(Dataset entries)

>>

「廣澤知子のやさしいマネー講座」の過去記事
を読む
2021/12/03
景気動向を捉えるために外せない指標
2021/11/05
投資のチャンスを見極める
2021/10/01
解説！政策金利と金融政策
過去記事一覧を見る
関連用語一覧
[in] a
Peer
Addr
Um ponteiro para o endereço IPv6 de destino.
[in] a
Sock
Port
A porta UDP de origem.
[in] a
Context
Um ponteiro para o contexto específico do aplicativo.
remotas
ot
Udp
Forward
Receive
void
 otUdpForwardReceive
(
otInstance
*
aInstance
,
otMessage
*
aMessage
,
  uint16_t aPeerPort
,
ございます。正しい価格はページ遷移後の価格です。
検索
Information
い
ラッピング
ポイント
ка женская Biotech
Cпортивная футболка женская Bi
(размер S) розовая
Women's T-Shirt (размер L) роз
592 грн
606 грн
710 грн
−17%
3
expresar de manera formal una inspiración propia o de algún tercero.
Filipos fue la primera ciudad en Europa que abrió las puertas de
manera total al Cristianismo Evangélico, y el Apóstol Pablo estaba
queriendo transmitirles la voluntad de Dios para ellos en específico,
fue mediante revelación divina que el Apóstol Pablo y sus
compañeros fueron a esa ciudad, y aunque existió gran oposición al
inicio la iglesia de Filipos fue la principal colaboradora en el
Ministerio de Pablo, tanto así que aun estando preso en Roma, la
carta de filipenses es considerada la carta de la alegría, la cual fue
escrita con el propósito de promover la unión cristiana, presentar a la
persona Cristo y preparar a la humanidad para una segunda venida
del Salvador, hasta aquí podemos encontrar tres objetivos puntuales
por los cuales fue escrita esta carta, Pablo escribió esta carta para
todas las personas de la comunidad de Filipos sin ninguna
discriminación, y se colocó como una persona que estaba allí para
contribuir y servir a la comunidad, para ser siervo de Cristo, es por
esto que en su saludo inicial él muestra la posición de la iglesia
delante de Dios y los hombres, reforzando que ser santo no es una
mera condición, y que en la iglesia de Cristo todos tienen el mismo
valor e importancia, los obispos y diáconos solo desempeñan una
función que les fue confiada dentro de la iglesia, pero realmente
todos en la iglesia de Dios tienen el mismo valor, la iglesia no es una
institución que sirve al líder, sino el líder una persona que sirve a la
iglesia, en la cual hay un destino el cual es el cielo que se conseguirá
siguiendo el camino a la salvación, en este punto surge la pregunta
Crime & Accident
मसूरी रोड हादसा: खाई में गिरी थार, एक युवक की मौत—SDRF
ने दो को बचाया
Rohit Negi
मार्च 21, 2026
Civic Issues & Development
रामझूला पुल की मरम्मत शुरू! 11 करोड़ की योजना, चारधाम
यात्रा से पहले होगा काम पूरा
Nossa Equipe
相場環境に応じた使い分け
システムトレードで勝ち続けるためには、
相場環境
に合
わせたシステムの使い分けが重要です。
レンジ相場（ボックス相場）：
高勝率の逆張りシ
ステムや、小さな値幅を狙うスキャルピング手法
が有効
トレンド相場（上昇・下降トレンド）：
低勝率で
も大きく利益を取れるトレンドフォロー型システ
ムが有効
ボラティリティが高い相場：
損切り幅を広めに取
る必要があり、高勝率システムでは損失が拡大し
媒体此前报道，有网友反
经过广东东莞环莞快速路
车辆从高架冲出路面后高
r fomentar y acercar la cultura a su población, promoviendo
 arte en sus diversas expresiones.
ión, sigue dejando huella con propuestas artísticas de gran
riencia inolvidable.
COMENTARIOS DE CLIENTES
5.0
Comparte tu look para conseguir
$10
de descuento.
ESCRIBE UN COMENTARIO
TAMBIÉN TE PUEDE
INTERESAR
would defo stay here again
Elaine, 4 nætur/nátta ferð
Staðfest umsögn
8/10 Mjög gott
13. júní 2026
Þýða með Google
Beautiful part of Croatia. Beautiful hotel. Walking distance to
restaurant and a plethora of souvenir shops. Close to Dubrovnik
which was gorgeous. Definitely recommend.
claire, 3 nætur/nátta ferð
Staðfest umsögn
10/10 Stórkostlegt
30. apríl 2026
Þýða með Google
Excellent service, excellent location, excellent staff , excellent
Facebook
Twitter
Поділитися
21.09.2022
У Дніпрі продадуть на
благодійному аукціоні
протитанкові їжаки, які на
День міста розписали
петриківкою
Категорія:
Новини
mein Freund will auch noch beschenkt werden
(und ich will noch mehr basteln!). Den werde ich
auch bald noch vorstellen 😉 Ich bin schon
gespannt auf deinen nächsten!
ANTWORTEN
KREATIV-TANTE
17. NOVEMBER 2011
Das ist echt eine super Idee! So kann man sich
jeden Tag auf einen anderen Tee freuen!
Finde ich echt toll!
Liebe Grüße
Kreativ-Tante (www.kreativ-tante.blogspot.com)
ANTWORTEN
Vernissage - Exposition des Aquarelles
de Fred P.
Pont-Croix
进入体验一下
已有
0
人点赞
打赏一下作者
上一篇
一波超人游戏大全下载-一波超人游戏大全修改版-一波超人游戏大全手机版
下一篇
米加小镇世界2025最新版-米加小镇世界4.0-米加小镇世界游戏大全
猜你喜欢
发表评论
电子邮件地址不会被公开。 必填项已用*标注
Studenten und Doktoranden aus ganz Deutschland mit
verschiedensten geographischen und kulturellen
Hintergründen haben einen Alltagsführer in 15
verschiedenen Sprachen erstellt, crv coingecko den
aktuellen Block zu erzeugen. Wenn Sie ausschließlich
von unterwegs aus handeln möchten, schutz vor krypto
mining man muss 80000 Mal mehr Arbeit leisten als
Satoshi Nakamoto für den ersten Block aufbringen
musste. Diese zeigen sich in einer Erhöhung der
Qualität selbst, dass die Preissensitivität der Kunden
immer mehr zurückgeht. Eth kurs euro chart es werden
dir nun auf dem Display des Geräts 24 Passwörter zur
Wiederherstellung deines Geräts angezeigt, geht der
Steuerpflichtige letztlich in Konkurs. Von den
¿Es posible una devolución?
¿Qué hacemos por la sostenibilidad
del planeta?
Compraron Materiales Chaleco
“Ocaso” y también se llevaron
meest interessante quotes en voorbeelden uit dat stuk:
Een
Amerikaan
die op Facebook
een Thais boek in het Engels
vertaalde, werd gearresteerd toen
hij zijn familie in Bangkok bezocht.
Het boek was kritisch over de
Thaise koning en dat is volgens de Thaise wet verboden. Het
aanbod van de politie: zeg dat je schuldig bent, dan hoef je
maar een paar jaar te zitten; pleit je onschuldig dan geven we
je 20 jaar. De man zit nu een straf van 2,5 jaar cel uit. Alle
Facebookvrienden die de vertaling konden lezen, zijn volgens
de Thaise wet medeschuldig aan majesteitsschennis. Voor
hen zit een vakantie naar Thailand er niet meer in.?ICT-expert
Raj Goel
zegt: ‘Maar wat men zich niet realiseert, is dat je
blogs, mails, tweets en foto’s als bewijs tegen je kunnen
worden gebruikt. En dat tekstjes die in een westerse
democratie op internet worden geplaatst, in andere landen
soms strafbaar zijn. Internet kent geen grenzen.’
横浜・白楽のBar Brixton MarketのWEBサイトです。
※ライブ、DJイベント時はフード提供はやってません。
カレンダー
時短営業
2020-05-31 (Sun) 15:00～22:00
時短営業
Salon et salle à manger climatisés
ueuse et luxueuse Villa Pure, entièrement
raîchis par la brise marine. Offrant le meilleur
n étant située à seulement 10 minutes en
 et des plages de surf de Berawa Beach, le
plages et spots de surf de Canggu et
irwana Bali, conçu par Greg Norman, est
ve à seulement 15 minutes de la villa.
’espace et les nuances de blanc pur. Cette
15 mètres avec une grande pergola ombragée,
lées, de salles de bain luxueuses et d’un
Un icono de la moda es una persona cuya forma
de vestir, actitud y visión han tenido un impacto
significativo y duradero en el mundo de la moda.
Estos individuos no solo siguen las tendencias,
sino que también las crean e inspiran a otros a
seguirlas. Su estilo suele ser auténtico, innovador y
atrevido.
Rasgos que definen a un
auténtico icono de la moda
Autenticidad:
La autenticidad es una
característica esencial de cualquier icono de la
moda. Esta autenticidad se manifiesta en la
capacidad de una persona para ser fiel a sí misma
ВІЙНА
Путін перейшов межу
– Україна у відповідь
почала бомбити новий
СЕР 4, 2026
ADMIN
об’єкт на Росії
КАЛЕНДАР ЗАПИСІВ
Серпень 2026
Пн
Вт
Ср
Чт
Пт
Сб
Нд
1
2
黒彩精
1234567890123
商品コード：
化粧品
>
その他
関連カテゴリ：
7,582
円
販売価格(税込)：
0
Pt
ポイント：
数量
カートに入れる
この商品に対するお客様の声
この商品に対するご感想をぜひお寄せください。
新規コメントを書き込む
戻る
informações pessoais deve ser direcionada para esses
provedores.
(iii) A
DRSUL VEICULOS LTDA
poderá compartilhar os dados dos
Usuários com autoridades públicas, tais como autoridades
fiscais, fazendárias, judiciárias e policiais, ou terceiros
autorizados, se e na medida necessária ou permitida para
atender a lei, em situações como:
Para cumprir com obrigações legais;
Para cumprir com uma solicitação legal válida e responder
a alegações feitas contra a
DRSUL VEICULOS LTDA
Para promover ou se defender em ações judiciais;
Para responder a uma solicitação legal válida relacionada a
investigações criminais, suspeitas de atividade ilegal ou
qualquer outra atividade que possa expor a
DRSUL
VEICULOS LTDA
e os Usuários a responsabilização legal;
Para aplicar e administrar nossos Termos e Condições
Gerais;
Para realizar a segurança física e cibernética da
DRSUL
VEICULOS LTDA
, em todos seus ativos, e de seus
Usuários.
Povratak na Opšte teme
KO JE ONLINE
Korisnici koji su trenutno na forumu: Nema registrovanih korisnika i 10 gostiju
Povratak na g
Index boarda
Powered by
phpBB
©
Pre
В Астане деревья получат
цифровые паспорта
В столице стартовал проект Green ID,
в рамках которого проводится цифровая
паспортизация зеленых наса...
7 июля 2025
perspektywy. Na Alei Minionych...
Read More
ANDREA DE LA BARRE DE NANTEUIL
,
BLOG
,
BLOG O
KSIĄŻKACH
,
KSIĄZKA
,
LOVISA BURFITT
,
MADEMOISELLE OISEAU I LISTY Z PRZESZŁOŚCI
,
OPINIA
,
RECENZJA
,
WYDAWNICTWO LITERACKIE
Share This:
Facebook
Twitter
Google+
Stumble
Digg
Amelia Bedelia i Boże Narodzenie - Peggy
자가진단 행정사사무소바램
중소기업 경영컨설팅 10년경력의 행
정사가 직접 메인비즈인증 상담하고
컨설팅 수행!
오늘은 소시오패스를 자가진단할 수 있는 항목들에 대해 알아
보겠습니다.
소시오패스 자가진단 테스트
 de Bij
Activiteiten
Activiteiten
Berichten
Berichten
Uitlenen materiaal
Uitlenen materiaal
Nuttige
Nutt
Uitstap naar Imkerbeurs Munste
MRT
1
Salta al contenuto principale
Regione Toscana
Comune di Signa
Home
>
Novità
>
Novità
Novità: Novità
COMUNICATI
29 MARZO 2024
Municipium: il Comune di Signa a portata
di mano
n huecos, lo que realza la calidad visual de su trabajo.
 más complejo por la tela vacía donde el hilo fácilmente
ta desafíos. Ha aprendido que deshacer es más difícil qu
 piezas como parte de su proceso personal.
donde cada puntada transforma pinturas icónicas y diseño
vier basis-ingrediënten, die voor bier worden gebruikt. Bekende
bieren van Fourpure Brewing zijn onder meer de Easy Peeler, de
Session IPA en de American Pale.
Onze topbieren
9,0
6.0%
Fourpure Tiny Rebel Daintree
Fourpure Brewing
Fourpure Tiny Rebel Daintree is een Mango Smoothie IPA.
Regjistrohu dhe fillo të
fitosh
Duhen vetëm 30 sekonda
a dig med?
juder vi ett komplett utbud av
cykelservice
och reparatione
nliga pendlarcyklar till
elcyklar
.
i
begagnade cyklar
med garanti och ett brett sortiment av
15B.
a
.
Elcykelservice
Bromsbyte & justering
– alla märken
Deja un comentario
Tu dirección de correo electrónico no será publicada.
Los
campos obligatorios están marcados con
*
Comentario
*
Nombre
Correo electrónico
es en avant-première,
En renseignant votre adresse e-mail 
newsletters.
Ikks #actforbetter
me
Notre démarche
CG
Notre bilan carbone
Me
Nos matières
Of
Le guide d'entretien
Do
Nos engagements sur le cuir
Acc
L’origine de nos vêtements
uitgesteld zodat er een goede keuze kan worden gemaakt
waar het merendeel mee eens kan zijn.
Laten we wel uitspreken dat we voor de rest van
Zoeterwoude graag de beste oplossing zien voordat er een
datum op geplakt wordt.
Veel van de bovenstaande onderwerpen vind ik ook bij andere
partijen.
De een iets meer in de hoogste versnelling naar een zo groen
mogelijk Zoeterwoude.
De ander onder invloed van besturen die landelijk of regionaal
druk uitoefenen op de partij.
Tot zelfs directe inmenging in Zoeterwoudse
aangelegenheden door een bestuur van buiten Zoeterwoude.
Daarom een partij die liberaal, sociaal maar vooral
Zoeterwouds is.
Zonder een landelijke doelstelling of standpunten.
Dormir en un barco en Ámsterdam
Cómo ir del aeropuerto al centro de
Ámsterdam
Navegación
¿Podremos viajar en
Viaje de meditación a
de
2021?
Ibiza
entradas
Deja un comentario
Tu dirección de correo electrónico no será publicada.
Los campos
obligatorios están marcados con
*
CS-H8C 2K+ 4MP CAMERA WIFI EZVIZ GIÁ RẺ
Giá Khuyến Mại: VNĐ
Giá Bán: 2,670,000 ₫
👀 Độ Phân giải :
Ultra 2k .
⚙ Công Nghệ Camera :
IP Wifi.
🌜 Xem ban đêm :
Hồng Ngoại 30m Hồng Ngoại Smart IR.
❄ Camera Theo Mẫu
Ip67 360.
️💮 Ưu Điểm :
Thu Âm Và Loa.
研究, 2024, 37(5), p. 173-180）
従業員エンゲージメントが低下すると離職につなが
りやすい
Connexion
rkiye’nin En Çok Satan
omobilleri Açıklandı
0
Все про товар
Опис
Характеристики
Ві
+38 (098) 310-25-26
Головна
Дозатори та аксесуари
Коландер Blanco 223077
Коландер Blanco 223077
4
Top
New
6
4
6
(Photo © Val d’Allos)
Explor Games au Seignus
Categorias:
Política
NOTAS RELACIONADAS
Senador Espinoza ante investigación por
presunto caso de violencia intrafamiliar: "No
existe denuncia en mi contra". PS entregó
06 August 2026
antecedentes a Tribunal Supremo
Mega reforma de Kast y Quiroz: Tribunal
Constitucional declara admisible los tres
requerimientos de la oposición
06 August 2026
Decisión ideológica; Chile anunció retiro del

<<

> **Problem**
Reproduce the lines of the material verbatim, beginning with its very first line and continuing through the line containing "(размер S) розовая", with both ends included.

> **Response for this exercise**
「廣澤知子のやさしいマネー講座」の過去記事
を読む
2021/12/03
景気動向を捉えるために外せない指標
2021/11/05
投資のチャンスを見極める
2021/10/01
解説！政策金利と金融政策
過去記事一覧を見る
関連用語一覧
[in] a
Peer
Addr
Um ponteiro para o endereço IPv6 de destino.
[in] a
Sock
Port
A porta UDP de origem.
[in] a
Context
Um ponteiro para o contexto específico do aplicativo.
remotas
ot
Udp
Forward
Receive
void
 otUdpForwardReceive
(
otInstance
*
aInstance
,
otMessage
*
aMessage
,
  uint16_t aPeerPort
,
ございます。正しい価格はページ遷移後の価格です。
検索
Information
い
ラッピング
ポイント
ка женская Biotech
Cпортивная футболка женская Bi
(размер S) розовая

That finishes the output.